● Text provided
Angola: Health Experts Battle Unknown Disease Outbreaks in North And South

Johannesburg — Health organisations in Angola are scrambling to identify a disease that has surfaced in Uige Province, in the north, and in Huila Province, in the south, to prevent further transmission and treat fatally ill patients - half of whom have already died.

"We have seen more than 35 cases since November and 50 percent of the patients were dying," Karen Godley, head of mission in Angola for Medecins Sans Frontieres (MSF)-Switzerland, told IRIN.

Although located at opposite ends of Angola, Uige and Huila both have a growing number of patients with symptoms like "bloody diarrhoea", Godly said. "We have no idea what we are dealing with - there is an urgency to identify the pathogen to protect communities and health workers, and to provide the best treatment for patients." Pathogens are disease-causing agents, such as bacteria or viruses.

Of the 16 cases in Uige, six have been fatal, according to Monica Camacho, head of mission in Angola for MSF-Spain. "There are few patients, but the fatality rate is high."

Health organisations are still in the dark as to how the disease is spread. "We are trying to find out, together with the government and the World Health organisation [WHO], if there is a common link to determine how the illness is transmitted - experts are trying to find out if it is water, food or mosquitoes," Camacho said.

● Dataset excerpts
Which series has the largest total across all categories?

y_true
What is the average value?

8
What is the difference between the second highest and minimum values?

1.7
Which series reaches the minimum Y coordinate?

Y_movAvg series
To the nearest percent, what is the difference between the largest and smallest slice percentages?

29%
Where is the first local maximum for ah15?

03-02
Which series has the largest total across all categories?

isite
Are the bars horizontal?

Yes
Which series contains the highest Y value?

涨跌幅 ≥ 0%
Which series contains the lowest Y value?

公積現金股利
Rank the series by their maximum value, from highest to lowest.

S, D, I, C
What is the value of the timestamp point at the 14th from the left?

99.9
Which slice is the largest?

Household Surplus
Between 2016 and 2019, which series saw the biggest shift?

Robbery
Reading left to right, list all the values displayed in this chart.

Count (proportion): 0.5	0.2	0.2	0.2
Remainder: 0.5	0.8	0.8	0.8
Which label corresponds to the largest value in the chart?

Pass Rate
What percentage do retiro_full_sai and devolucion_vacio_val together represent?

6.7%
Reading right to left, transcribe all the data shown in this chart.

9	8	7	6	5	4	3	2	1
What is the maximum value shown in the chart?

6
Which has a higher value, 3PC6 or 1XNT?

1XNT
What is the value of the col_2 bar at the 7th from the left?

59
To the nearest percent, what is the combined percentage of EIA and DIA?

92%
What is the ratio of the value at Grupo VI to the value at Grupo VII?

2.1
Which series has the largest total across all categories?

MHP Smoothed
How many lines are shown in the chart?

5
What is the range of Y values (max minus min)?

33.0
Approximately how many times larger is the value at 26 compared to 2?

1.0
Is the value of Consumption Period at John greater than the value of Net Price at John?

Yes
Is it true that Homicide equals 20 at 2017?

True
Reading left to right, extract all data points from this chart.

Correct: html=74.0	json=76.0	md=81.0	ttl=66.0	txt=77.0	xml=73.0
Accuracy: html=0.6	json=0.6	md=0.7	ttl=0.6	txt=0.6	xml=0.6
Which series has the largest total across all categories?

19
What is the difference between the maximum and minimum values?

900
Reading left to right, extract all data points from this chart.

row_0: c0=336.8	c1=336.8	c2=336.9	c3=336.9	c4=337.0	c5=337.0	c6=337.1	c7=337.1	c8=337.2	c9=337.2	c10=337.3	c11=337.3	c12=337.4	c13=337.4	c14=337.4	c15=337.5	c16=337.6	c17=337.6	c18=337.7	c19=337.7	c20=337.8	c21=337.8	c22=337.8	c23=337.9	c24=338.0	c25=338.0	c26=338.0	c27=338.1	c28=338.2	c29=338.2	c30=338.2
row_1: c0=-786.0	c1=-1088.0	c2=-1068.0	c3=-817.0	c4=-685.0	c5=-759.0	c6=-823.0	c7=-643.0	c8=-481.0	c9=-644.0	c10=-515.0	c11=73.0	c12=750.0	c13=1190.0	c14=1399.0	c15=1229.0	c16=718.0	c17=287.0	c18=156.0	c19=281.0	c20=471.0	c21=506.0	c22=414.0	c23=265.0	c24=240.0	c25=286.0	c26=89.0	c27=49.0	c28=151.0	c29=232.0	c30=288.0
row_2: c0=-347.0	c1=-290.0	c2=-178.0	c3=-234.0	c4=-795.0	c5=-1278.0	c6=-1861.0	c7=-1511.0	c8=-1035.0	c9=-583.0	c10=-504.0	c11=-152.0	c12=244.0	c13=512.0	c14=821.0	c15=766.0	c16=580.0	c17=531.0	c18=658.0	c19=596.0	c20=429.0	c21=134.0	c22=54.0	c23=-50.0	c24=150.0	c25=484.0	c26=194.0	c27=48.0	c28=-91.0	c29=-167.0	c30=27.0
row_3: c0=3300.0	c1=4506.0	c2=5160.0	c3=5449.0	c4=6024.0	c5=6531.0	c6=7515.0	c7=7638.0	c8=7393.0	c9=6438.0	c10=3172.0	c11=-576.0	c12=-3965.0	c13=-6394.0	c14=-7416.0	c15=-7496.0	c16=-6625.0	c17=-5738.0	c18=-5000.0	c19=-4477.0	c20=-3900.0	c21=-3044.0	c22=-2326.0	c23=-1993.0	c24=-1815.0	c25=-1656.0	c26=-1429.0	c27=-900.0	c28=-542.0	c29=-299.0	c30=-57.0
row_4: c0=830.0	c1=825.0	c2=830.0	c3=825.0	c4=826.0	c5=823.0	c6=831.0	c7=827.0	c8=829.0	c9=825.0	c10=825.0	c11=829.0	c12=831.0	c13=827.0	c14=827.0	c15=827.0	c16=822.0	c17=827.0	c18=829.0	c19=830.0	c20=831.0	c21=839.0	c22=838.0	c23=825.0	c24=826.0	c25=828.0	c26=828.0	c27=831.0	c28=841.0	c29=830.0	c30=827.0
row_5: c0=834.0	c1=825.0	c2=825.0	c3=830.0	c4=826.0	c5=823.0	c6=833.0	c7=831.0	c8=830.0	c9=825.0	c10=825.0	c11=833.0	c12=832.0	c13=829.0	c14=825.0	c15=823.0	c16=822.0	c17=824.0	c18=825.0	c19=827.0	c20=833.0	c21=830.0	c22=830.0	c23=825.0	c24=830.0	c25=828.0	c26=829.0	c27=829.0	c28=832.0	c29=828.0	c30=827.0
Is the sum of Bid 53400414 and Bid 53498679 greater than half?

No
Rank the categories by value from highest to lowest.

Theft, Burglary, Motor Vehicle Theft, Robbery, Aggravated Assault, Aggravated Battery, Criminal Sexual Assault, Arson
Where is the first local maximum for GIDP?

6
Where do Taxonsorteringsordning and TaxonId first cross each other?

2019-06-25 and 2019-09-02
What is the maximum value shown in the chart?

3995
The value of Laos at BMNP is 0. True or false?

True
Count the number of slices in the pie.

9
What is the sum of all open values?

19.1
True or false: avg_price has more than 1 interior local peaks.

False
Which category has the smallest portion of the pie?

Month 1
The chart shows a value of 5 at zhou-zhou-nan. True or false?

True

● Prompt 1
In the article on the Angola disease outbreaks, how many of the 16 cases in Uige have been fatal?
● Prompt 2
From the article on the Angola disease outbreaks, copy the part that opens with the words containing "Johannesburg — Health" and closes with "have already died.".
● Prompt 3
Carry on the article on the Angola disease outbreaks, starting after its last sentence.
The material has no role in this exercise.

● Written response 1
Six of the 16 cases in Uige have been fatal.

● Written response 2
Johannesburg — Health organisations in Angola are scrambling to identify a disease that has surfaced in Uige Province, in the north, and in Huila Province, in the south, to prevent further transmission and treat fatally ill patients - half of whom have already died.

● Written response 3
According to Dr Satounata Diallo, WHO country representative in Angola, "this is not Ebola or Marburg". In 2005 Angola saw the largest-ever recorded outbreak of Marburg haemorrhagic fever, a rare but fatal disease caused by a virus from the same family as the Ebola virus.

Patients have shown bleeding of the gastro-intestinal tract and perforations in the stomach. Diallo said, "judging by the symptoms, doctors suspect yellow fever, typhoid or leptospirosis, with yellow fever as the main suspect." Leptospirosis is a bacterial disease, with symptoms that include high fever, muscle aches, vomiting, and sometimes jaundice, with abdominal pain, diarrhoea, or a rash. Left untreated, it can lead to kidney damage, meningitis, liver failure and respiratory distress.

Large outbreaks of yellow fever, a viral disease spread by mosquitoes, have occurred in Africa. According to the WHO, infection can cause a wide spectrum of symptoms, from mild discomfort to severe illness and death, but 15 percent of patients enter a "toxic phase" within 24 hours and complain of abdominal pain with vomiting. Bleeding can occur from the mouth, nose, eyes and/or stomach and, once that happens, blood appears in the vomit and faeces.

Godley said there was no indication to suggest that the outbreaks in Huila and Uige were related. "We are probably looking at two different things, but it is urgent that the pathogens are identified. We do not believe that we are dealing with a viral hemorrhagic fever [like Marburg] in Huila, but we cannot completely rule out the possibility without proper and highly sophisticated laboratory testing."

Angola lacks the capacity to conduct adequate testing and epidemiological surveillance. Disease samples were sent to the US National Health Services Centers for Disease Control and Prevention laboratories in Dakar, in Senegal, and Atlanta, in the United States, earlier this week. "We are waiting for results and remain on high alert," Camacho said.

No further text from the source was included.